Plan to push back MOTs to every two years shelved by government


MOT tests will remain unchanged following a year-long review that could have extended them to once every two years and a vehicle’s first test to four years, the government has today announced.

The proposal had been part of making the test “fit for the future”, with ministers claiming it would not impact road safety due to “major developments in vehicle technology” while also saving UK motorists a combined £100 million per year in fees. 

According to government analysis, the number of casualties in car collisions due to “vehicle defects” has remained low. 

This sparked heavy debate from motoring groups, such as the AA and the RAC, which claimed axing annual tests would “put lives at risk” because it would “likely increase the number of unroadworthy vehicles on our roads”. 

Both motoring bodies warned against the extension of a first MOT to four years, saying that brakes and tyres – especially on high-mileage cars – often need repairs after three and that “one in 10 cars fail their first MOT”.

In response to the criticism, the government has climbed down from its proposals.
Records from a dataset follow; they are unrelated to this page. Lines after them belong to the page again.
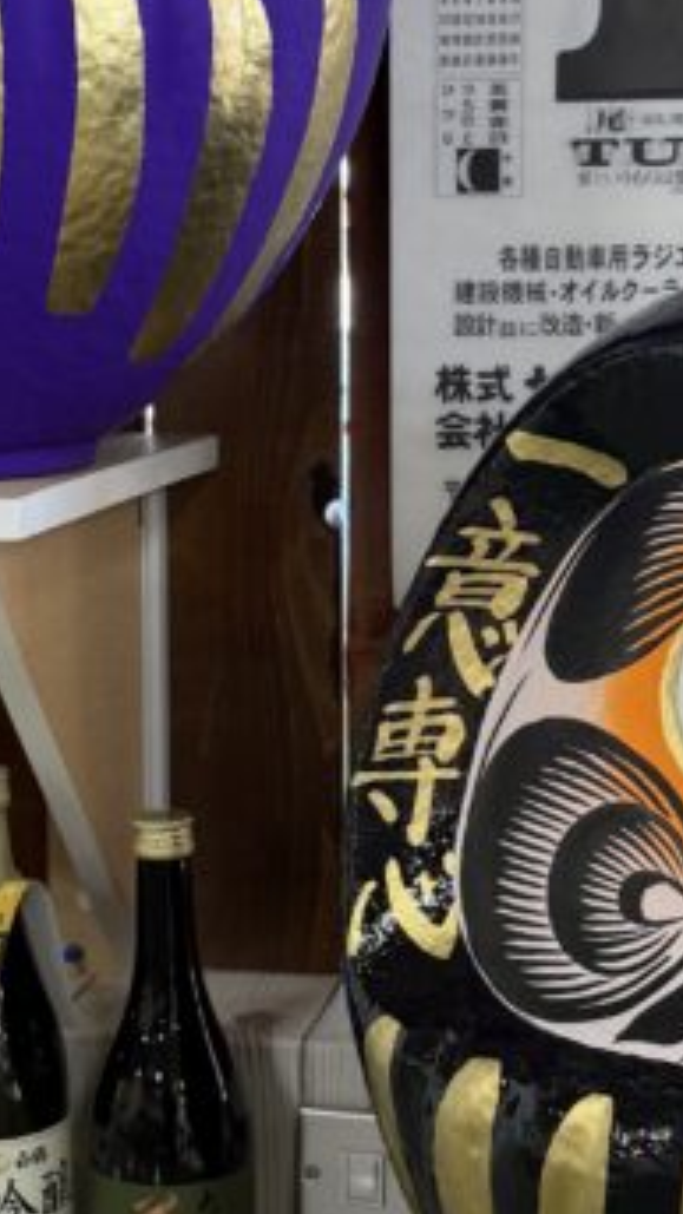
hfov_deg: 15.5
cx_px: 379
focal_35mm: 78
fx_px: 2511
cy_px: 708
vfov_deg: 27.1
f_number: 1.78
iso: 80
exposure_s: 1/100
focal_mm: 6.76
Roads minister Guy Opperman said: “We have listened to drivers and industry, and keeping MOTs in their current form shows once again that we are on the side of motorists.”
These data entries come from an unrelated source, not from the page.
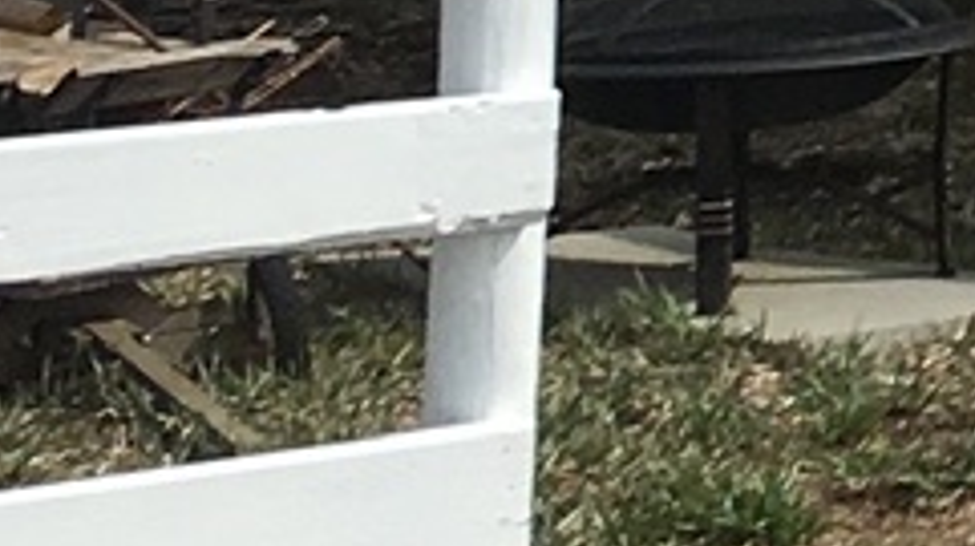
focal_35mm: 269
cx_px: 2456
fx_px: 6948
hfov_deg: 7.4
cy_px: -1452
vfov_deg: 4.2
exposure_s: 1/1923
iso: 25
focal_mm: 4.15
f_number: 2.2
As part of the announcement, the government also confirmed it would now look to “modernise” the test, including to make it fit for electric and autonomous vehicles.

Among the proposals are more effective tests for diesel particulate emissions, improving or altering MOTs for electric vehicles (such as battery tests) and the transfer of some larger zero-emission vans to more standard, car-style testing.

“Ensuring the MOT remains fit for the future is a key part of DVSA’s work, and getting ready for new technology will help keep Britain’s roads safe,” said Neil Barlow, head of vehicle policy at Driver and Vehicle Standards Agency (DVSA).

The news was welcomed by the Society of Motor Manufacturers and Traders (SMMT), the industry group that represents thousands of members across the country.

SMMT chief Mike Hawes said: “Government and the automotive industry have worked together to ensure the UK has some of the world’s safest roads. The decision to retain the existing MOT system is the right one.

“With vehicle technology continuing to evolve at pace in terms of both safety and environmental performance, we will maintain this collaboration with government and other stakeholders so that the MOT continues to be fit for purpose, helping Britain improve what is already a strong road safety record.”